Musharraf was one of the first world leaders to condemn the "despicable" coordinated blasts in neighbouring India's financial capital on Tuesday night that killed at least 183 people.

Since 2002 the military ruler has led a major crackdown on Islamic extremists -- many of whom once enjoyed the covert support of the Pakistani establishment and intelligence services.

But while his efforts have been praised by the United States, which regards him as a key ally in the "war on terror", Musharraf still faces accusations that many militant outfits in Pakistan are still active.

"Pakistan has been trying seriously to put pressure on militant groups.
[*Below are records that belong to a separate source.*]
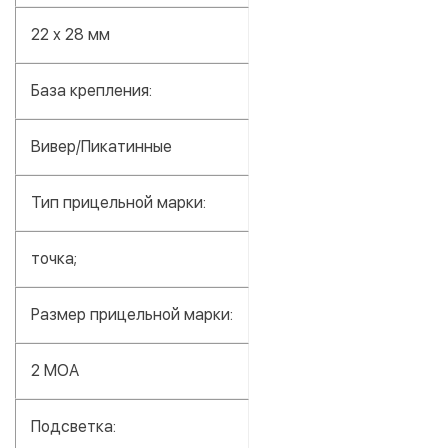
22 x 28 мм
База крепления:
Вивер/Пикатинные
Тип прицельной марки:
точка;
Размер прицельной марки:
2 МОА
Подсветка:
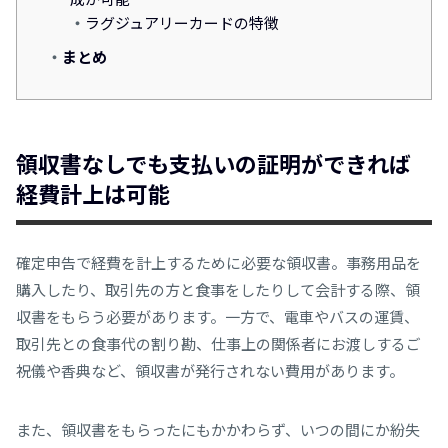
ラグジュアリーカードの特徴
まとめ
領収書なしでも支払いの証明ができれば
経費計上は可能
確定申告で経費を計上するために必要な領収書。事務用品を
購入したり、取引先の方と食事をしたりして会計する際、領
収書をもらう必要があります。一方で、電車やバスの運賃、
取引先との食事代の割り勘、仕事上の関係者にお渡しするご
祝儀や香典など、領収書が発行されない費用があります。
また、領収書をもらったにもかかわらず、いつの間にか紛失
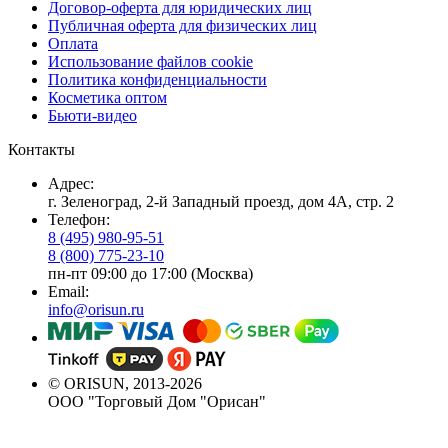
Договор-оферта для юридических лиц
Публичная оферта для физических лиц
Оплата
Использование файлов cookie
Политика конфиденциальности
Косметика оптом
Бьюти-видео
Контакты
Адрес:
г. Зеленоград, 2-й Западный проезд, дом 4А, стр. 2
Телефон:
8 (495) 980-95-51
8 (800) 775-23-10
пн-пт 09:00 до 17:00 (Москва)
Email:
info@orisun.ru
© ORISUN, 2013-2026
ООО "Торговый Дом "Орисан"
It has launched crackdowns against them, banned them, put their leaders behind the bars," political analyst Talat Masood told AFP.

"But it has not been able to wipe them out."
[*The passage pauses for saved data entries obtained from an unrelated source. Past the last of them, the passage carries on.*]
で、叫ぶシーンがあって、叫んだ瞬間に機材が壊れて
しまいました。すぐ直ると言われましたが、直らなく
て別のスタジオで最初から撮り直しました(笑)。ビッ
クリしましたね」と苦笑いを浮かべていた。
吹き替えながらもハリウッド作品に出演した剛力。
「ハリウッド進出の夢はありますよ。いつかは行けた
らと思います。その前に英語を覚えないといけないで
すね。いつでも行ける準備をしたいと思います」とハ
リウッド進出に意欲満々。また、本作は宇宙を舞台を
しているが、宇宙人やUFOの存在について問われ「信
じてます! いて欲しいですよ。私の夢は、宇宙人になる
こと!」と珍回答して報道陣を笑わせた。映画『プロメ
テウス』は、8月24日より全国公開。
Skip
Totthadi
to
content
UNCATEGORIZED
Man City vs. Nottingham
Some hardline Pakistani outfits have benefited from their aid-giving role after last year's gigantic Kashmir earthquake, which killed nearly 75,000 people and left 3.5 million homeless.

Jaish-e-Mohammed and Lashkar-e-Taiba, two of the main groups fighting Indian rule in divided Kashmir, "have revived a lot, because they were allowed to help the victims of the Kashmiri earthquake in October last year," Pakistani journalist Ahmed Rashid said.

"That has given them a new kind of credibility, a new face as a kind of humanitarian organization," he told the British Broadcasting Corporation on Wednesday.

Lashkar on Wednesday denied any involvement in the Mumbai blasts following Indian newspaper reports that police were probing its links with an Indian Islamic student movement.

The two groups have been prime targets since Musharraf launched his anti-militant drive in the wake of an attack on the Indian parliament which brought the South Asian rivals to the brink of a fourth war in 2002.

India accuses Pakistan of aiding and abetting a bloody 17-year Islamicinsurgency in its sector of Kashmir, initially using "jihadi" fighters in need of a cause in 1989 after helping Afghanistan repel the Soviet invasion.

Pakistan has denied the charge, while at the same time saying that it has stopped independent extremists infiltrating Indian Kashmir across the heavily-militarised "Line of Control".

It also claims to have captured or killed more than 700 Al-Qaeda operatives, including Khalid Sheikh Mohammed, the self-proclaimed architect of the September 11, 2001 attacks on the United States.